_Trecho do texto_
------------------------------------

Os banheiros da Rússia tsarista

História
GUEÓRGUI MANÁEV
Que nos perdoem o trocadilho infame, mas os historiadores não costumam escrever sobre uma história tão privada!

No século 19, o tema dos banheiros era considerado pelos historiadores russos como "impróprio" e "vil". Mas "onde o tsar fazia suas necessidades?" é uma das perguntas mais frequentes entre os visitantes de palácios e residências históricas na Rússia.

Obviamente, os aldeões russos tinham banheiros iguais aos de qualquer aldeia mundo afora: uma fossa em algum lugar no fundo do quintal. Mas a nobreza e a realeza russa, que viviam em palácios de pedra, tinham banheiros completamente diferentes.

Banheiros vermelhos

O historiador e restaurador Boris Postnikov descreveu o banheiro na casa de pedra de Mikhail Sarpunov, um rico ourives de Pskov no século 17.

“O banheiro ficava localizado no lado norte do corredor e era iluminado por uma janelinha. O esgoto passava por um canal vertical dentro da parede, possivelmente equipado com tubos de barro, em uma caçamba especial instalada um andar abaixo em um nicho dentro da parede. De um lado desse nicho havia uma janela para ventilação, e do lado de dentro do edifício, uma portinha para substituir o balde.”

Neste exemplo, pode-se ver que a área de descarte estava localizada em um andar inferior e equipada com ventilação para eliminar o cheiro. Esses banheiros eram conhecidos nos castelos europeus desde pelo menos o século 15.

Mas para onde iam as fezes? Para os rios locais, no mínimo. O historiador da tecnologia Nikolai Falkovski revelou que o Kremlin de Moscou, já no século 17, tinha um sistema de esgoto que ia para os rios Moskva e Neglinnaia. Os tsares usavam banheiros pessoais ou penicos, enquanto os funcionários públicos que trabalhavam em instituições estatais dentro do Kremlin tinham seus banheiros coletivos dentro dos prédios das instituições — que eram limpos anualmente!

------------------------------------

_Ação solicitada a_
Apresente em uma tabela Markdown, com as colunas "Número" e "Linha do registro", as linhas dos registros que começam na linha com "Is wooden bookshelf at upper center not" e seguem até a linha com "The object closer to metallic", ambas incluídas. Deixe de fora as linhas em branco.
O texto e os registros não têm nenhuma relação entre si.

_Informações_

------------------------------------

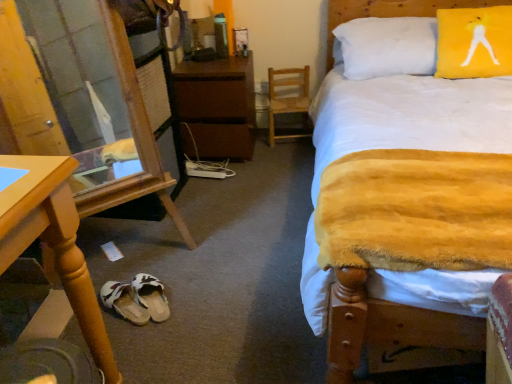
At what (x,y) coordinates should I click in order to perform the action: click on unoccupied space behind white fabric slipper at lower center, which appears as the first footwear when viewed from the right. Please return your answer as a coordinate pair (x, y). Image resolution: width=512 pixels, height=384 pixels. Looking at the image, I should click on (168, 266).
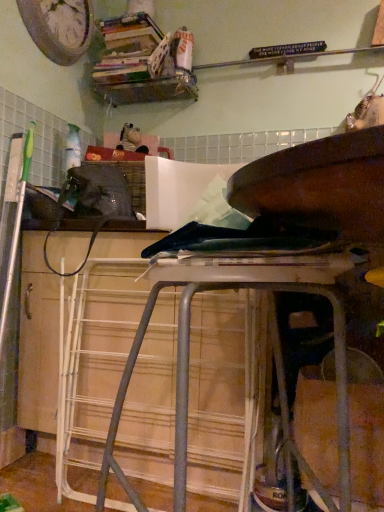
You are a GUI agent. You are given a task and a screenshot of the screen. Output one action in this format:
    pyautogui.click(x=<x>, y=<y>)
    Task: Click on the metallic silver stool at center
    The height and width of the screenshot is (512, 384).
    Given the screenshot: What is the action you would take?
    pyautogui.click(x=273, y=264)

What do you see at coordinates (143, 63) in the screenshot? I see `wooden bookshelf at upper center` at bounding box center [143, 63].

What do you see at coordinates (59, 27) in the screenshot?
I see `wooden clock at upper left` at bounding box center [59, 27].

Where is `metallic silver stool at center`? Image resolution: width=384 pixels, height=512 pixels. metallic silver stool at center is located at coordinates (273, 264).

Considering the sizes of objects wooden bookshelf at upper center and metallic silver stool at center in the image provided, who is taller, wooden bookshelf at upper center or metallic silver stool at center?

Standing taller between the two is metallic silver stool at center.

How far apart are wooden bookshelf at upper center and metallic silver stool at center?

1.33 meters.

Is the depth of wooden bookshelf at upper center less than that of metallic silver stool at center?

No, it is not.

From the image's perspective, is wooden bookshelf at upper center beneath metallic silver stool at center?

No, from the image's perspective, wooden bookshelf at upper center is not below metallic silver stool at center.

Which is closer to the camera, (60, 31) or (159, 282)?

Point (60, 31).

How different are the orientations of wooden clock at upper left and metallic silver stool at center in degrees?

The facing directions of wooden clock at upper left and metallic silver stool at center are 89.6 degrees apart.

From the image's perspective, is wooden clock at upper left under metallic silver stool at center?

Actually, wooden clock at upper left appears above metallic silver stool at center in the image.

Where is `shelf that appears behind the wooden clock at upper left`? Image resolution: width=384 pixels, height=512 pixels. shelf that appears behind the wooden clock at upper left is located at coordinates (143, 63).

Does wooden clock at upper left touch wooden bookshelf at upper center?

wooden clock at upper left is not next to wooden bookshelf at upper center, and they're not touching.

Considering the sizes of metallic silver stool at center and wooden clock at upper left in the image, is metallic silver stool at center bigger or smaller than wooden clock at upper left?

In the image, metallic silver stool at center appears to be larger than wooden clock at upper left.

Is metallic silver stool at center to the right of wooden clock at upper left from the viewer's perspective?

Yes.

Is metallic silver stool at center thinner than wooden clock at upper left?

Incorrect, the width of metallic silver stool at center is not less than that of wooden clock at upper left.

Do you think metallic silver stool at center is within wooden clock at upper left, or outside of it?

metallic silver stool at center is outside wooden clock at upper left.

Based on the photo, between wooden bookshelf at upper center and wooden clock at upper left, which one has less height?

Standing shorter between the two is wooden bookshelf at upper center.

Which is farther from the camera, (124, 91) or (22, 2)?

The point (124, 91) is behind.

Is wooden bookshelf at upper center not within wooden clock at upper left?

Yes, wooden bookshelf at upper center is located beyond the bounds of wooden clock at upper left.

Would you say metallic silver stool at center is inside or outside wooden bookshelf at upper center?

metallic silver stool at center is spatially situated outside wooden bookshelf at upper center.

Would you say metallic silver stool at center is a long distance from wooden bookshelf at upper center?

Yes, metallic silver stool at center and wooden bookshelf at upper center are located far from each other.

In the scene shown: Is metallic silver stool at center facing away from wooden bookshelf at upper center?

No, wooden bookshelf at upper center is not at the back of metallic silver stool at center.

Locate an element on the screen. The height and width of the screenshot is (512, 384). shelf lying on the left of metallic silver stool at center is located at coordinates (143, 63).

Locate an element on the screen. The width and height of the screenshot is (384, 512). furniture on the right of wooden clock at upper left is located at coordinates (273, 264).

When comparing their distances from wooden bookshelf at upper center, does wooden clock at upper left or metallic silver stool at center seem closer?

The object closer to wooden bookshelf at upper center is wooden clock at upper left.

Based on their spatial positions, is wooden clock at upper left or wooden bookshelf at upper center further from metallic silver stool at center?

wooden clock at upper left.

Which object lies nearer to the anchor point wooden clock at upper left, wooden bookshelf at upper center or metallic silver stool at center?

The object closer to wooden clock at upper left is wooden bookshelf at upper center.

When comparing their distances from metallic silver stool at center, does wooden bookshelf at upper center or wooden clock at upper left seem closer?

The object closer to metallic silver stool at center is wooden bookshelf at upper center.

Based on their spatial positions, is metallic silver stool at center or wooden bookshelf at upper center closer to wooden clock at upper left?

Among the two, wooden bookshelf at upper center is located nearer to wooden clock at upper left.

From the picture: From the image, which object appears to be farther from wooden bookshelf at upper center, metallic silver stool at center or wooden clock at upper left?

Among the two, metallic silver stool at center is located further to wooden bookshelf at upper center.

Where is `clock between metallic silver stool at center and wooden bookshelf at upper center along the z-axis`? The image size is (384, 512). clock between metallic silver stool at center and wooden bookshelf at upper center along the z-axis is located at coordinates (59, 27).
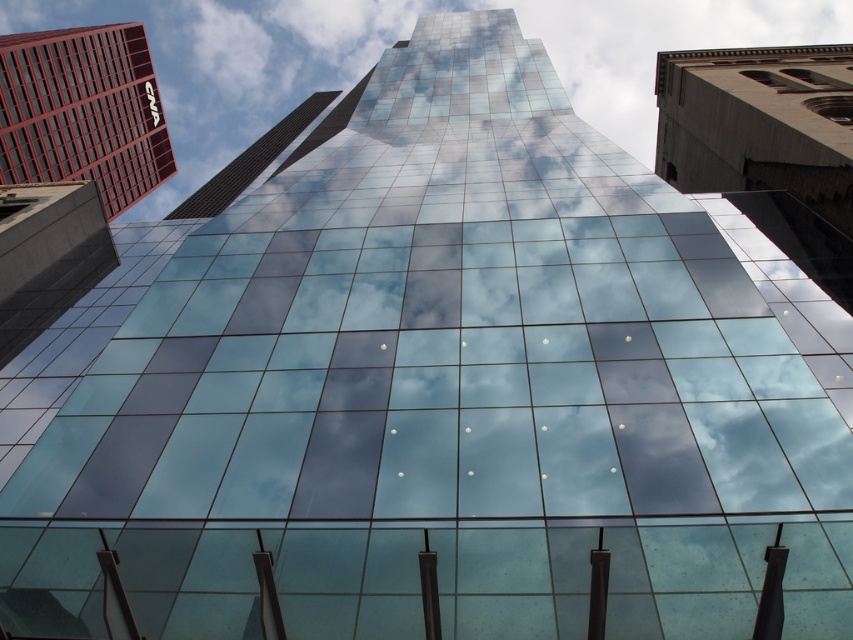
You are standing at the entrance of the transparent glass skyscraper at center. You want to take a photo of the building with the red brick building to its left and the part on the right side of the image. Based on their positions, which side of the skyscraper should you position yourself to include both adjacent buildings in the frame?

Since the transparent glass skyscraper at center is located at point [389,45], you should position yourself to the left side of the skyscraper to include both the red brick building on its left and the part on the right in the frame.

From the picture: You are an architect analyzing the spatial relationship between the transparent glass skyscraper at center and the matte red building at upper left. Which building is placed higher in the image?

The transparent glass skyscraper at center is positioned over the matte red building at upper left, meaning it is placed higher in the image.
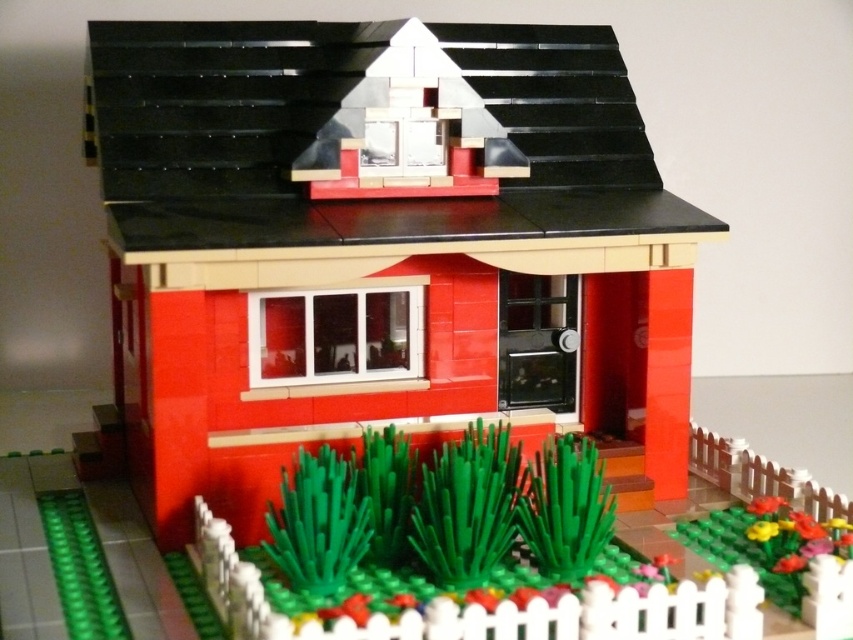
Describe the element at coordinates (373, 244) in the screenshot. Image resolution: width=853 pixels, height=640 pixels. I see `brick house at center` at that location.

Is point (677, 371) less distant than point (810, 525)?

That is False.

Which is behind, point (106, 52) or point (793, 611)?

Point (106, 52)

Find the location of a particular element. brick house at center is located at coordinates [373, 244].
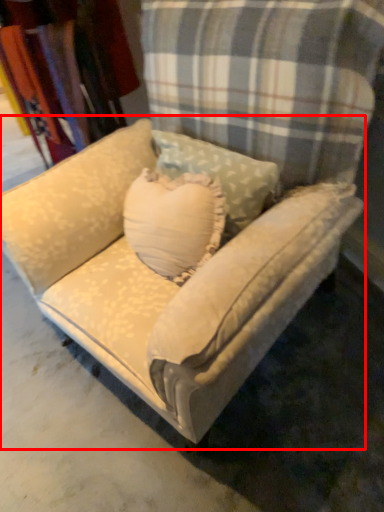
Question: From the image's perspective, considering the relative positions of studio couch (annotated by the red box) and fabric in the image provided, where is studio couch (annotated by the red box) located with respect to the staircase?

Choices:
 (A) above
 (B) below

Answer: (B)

------------------------------------

_Ação solicitada b_
Prossiga o texto sobre os banheiros da Rússia tsarista a partir do ponto em que ele para.

_Resposta esperada a_
| Número | Linha do registro |
|---|---|
| 1 | Is wooden bookshelf at upper center not within wooden clock at upper left? |
| 2 | Yes, wooden bookshelf at upper center is located beyond the bounds of wooden clock at upper left. |
| 3 | Would you say metallic silver stool at center is inside or outside wooden bookshelf at upper center? |
| 4 | metallic silver stool at center is spatially situated outside wooden bookshelf at upper center. |
| 5 | Would you say metallic silver stool at center is a long distance from wooden bookshelf at upper center? |
| 6 | Yes, metallic silver stool at center and wooden bookshelf at upper center are located far from each other. |
| 7 | In the scene shown: Is metallic silver stool at center facing away from wooden bookshelf at upper center? |
| 8 | No, wooden bookshelf at upper center is not at the back of metallic silver stool at center. |
| 9 | Locate an element on the screen. The height and width of the screenshot is (512, 384). shelf lying on the left of metallic silver stool at center is located at coordinates (143, 63). |
| 10 | Locate an element on the screen. The width and height of the screenshot is (384, 512). furniture on the right of wooden clock at upper left is located at coordinates (273, 264). |
| 11 | When comparing their distances from wooden bookshelf at upper center, does wooden clock at upper left or metallic silver stool at center seem closer? |
| 12 | The object closer to wooden bookshelf at upper center is wooden clock at upper left. |
| 13 | Based on their spatial positions, is wooden clock at upper left or wooden bookshelf at upper center further from metallic silver stool at center? |
| 14 | wooden clock at upper left. |
| 15 | Which object lies nearer to the anchor point wooden clock at upper left, wooden bookshelf at upper center or metallic silver stool at center? |
| 16 | The object closer to wooden clock at upper left is wooden bookshelf at upper center. |
| 17 | When comparing their distances from metallic silver stool at center, does wooden bookshelf at upper center or wooden clock at upper left seem closer? |
| 18 | The object closer to metallic silver stool at center is wooden bookshelf at upper center. |

_Resposta esperada b_
Onde os banheiros eram instalados? Uma descrição das instalações de Ivan, o Terrível, em Kolomna, diz que o banheiro ficava distante dos aposentos do tsar e da tsarina e era conectado a eles por passagens de madeira. Uma descrição do palácio de Aleixo da Rússia em Izmailovo, em 1687, mostra que os banheiros estavam disponíveis em todos os andares do palácio, localizados perto das salas de estar e separados delas por corredores.

As partes internas dos banheiros do tsar e da tsarina eram forradas com tecido vermelho. Seus penicos portáteis de cobre, que podiam ser levados para viagem e também eram estofados com veludo vermelho e carregados em estojos especiais de couro. Penicos de câmara também eram usados ​​dentro das salas de estar: Pedro 1°, segundo os registros, tinha seu próprio penico, coberto de pano vermelho e cetim vermelho, até os 11 anos, em 1683. Não era impróprio para um nobre da realeza usar um penico, mesmo quando fosse adulto.

Onde o imperador faz as necessidades

Os primeiros lavatórios russos foram instalados na década de 1710 no palácio Monplaisire, o lugar favorito de Pedro, o Grande, em Peterhof, e no Palácio de Verão no Jardim de Verão, em São Petersburgo. O primeiro russo a ter um banheiro com escoamento foi o príncipe Aleksandr Ménchikov, amigo próximo de Pedro.

O que havia dentro do banheiro de um homem rico na Rússia do século 18? Uma rara descrição estrangeira de um banheiro russo foi feita por Daikokuya Kodayu (1751-1828), um capitão japonês cujo navio foi desviado do curso perto das Ilhas Aleutas, em 1783. Depois disso, Kodayu passou quase 10 anos na Rússia. Ao retornar ao Japão, ele foi interrogado por seus compatriotas sobre a vida na Rússia, descrevendo-a em detalhes.

Kodayu escreveu que os banheiros nas cidades russas eram instalados dentro das casas, e até os edifícios de quatro ou cinco andares tinham um banheiro em cada andar. No interior, havia um assento "em forma de caixa, com 40 a 50 centímetros de altura", com uma abertura oval, "com bordas afiadas e alisadas".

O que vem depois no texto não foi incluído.